No, but Thank you Alix. It’s nice to get feedback. Thank you for the respect and appreciation I deserve.

I lit off some fire crackles in the through fare out side the restaurant. Alix tried to give me shit for it, but she was really drunk and started laughing. I couldn’t take her seriously. I wish I had more crackles, but I only had two. Two different people gave me weed, I have a weed collection now. Highlights of the party.

At any rate, I’m done my intense working meditation, it actually started to feel good after a while. I don’t really know what to do with myself, and I know it’ll take a bit of re-adjustment to get back into the wandering life of an unemployed thinker like me.
I’m done my slaving in a kitchen too, fuck kitchens. Fuck kitchens forever.

I’m fricken free.
Semi retired.
Directionless Danger Ranger.

I ran away to Tofino for 5 days, then ran back to get shit done. I don’t feel very rested for a person who just stayed at a resort (fancy shit, yo). Now I’m looking at the rest of December and I’m lost. What should I do? Will I be sad to be without for christmas? or will it not matter? Every year is a gamble.

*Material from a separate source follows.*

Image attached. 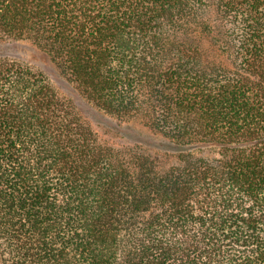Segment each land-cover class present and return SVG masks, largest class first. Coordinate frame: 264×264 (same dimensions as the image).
<instances>
[{"label": "trees", "instance_id": "1", "mask_svg": "<svg viewBox=\"0 0 264 264\" xmlns=\"http://www.w3.org/2000/svg\"><path fill=\"white\" fill-rule=\"evenodd\" d=\"M0 38L164 136L0 54V264H264V0H0Z\"/></svg>", "mask_w": 264, "mask_h": 264}, {"label": "rangeland", "instance_id": "2", "mask_svg": "<svg viewBox=\"0 0 264 264\" xmlns=\"http://www.w3.org/2000/svg\"><path fill=\"white\" fill-rule=\"evenodd\" d=\"M0 54L17 58L42 70L59 94L71 101L81 117L97 132L100 142L114 150H134L137 138L158 142L164 136L142 116L120 117L94 105L58 70L49 55L31 40L0 38ZM145 149V147H143Z\"/></svg>", "mask_w": 264, "mask_h": 264}]
</instances>
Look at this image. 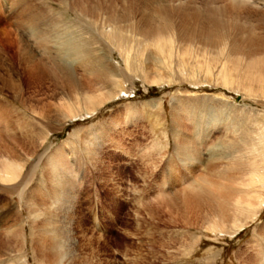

All these days to fill until I leave again to go east and then back west. Then maybe south? Maybe, i don’t know? Maybe some excitement?

Gotta be home for my birthday though! PDad says he’s making me lasagna, caesar salad and garlic toast.
It’ll be a right fuckin party.

Destructor Destructor

Life is filled with compromise. The cheaper the compromise, the more freedom within the spectrum of capitalism.
I choose to live subversively because it circumvents some of the irrational responsibilities our society tries to teach us are inherent. I’m still scared, I’m still unlearning. I’ll never stop growing.
Time is subjective and, within that subjectivity, it is unlimited. Waiting and learning patience for things I desire tells me that my insides are fighting to believe and understand the subjectivity.
It’s a process. It’s a challange. It’s life daring me to grow.

Things are changing because they are always changing. Momentum is a given in the unruled world of physics and chaos. Sometimes it’s easier to feel that shift inside of myself.

I arc myself to that challange. I accept the dare. I embrace the chaos gingerly and with a respect and fear, so timid.

I sometimes forget I’m in the throes of a world so wrapped in disorder that there is no up to swim for.
I feel the glow of trouble and curiosity. That spark that was seen so very many years ago is a raging inferno inside of me.

Tear this fucking city down.
I wanna feel the ocean breathing.
I wanna feel the salt water flowing through my veins.